2021 has been a strange year for the markets. It started off in the same way as much as 2020 ended with growth stocks soaring to new highs and much optimism about the vaccines and a return to normalcy. Since the market made its first high in February, much has changed, including a vicious correction for many growth stocks with many now giving back huge chunks of last year's gains.

But, if we take a step back and take a longer-term view, the market action could be construed in a different way. The first year of this bull market was phenomenal with a nearly 100% gain. The economic recovery has exceeded all initial expectations by a decent degree. Thus, the stock market is dealing with being overbought and excess bullish sentiment despite the fundamental factors still remaining supportive of higher prices such as earnings growth and low rates. Thus, the market has been resolving this tension by grinding higher and having sector rotations within the advance.

Regardless, it's been a challenging environment for investors and traders. Currently, economic growth is positive but decelerating, while inflation remains stubbornly high which means the Federal Reserve has pivoted to a more hawkish path. Given these constraints, it's not surprising that only a narrow band of stocks is currently advancing. Two sectors that investors should certainly watch are consumer staples, big-box retailers, and defense stocks. Exchange-traded funds focused on these stock sectors include iShares U.S. Consumer Staples ETF (IYK  ), SPDR S&P Retail ETF (XRT  ), and iShares U.S. Aerospace & Defense ETF (ITA  ).
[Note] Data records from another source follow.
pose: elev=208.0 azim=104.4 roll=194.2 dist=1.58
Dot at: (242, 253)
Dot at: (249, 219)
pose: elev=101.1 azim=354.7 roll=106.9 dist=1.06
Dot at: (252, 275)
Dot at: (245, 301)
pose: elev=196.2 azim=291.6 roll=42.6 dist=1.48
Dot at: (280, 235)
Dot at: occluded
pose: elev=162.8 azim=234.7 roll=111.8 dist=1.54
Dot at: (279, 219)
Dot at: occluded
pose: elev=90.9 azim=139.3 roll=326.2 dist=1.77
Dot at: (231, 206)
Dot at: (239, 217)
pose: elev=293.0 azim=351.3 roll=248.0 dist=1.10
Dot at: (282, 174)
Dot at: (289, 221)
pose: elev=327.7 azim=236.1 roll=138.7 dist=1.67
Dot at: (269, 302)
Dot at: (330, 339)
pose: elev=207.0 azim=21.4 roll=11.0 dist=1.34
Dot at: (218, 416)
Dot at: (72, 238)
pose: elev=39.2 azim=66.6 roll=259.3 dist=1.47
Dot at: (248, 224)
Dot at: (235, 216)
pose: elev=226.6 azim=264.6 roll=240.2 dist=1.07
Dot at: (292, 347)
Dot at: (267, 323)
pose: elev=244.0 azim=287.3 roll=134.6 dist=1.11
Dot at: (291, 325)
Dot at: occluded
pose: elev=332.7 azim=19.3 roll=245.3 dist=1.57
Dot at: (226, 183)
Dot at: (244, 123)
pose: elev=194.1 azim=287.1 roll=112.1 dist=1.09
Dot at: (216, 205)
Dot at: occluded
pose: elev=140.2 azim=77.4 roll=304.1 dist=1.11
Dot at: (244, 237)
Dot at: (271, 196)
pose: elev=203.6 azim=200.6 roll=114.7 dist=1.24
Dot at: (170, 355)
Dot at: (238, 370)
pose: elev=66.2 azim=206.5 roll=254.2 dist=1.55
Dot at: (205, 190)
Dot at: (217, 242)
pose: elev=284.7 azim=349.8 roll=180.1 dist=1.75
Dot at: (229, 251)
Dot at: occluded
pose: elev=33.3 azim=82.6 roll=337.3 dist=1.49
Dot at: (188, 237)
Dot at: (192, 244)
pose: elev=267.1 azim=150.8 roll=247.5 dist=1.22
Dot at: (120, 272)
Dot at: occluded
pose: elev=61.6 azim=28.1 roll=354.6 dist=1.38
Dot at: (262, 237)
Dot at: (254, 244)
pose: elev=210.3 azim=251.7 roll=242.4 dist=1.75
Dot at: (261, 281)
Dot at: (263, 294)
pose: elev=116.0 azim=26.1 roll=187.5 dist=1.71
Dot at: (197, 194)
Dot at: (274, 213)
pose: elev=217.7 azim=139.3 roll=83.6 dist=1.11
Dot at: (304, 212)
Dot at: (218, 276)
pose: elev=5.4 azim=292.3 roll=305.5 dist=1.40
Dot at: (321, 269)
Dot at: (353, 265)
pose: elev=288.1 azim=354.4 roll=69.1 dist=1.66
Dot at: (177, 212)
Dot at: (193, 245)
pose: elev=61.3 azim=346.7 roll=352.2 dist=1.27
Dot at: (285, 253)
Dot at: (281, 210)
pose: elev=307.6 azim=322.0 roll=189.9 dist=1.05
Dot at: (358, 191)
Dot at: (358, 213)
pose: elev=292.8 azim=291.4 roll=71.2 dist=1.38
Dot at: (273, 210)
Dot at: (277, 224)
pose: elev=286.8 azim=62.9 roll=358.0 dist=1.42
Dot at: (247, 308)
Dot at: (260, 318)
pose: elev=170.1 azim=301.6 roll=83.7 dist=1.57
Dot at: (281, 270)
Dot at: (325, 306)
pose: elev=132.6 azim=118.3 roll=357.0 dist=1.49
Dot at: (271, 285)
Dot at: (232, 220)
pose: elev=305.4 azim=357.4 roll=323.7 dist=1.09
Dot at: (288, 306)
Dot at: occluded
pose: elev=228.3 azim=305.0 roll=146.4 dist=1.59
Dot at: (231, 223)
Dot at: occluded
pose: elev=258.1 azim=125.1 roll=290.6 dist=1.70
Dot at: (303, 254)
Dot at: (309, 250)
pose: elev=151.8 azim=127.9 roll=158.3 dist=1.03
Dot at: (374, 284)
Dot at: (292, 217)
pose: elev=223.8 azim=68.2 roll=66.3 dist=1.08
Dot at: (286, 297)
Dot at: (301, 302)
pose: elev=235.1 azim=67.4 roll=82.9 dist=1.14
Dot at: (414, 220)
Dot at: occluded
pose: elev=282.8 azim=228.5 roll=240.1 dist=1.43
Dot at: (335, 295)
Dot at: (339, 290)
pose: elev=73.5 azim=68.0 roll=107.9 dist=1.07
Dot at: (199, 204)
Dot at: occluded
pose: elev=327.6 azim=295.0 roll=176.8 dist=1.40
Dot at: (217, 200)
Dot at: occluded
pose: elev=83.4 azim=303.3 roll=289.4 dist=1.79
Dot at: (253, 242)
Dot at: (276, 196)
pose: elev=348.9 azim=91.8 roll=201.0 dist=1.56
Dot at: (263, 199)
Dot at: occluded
All of these groups' revenues are stable, and they won't be affected too much by slowing economic growth. They also provide protection against inflation as they have pricing power or see increased revenues when consumers are more focused on inflation. They also have large balance sheets and are able to take advantage of the decline in longer-term rates.

This also highlights another challenge - the narrowing yield curve. Over the last few months, we've seen short-term rates rise, while longer-term rates decline. From mid-August, the 2-Year Treasury yield has gone from 0.17% to 0.67%, while the 30Y has declined from 2.1% to 1.8%. A narrowing yield curve indicates less optimism about the economic outlook, while a steepening yield curve indicates the opposite.

Given this unique set of challenges, traders should focus on consumer staples, big-box retailers, and defense stocks as these stocks are not adversely affected by these factors.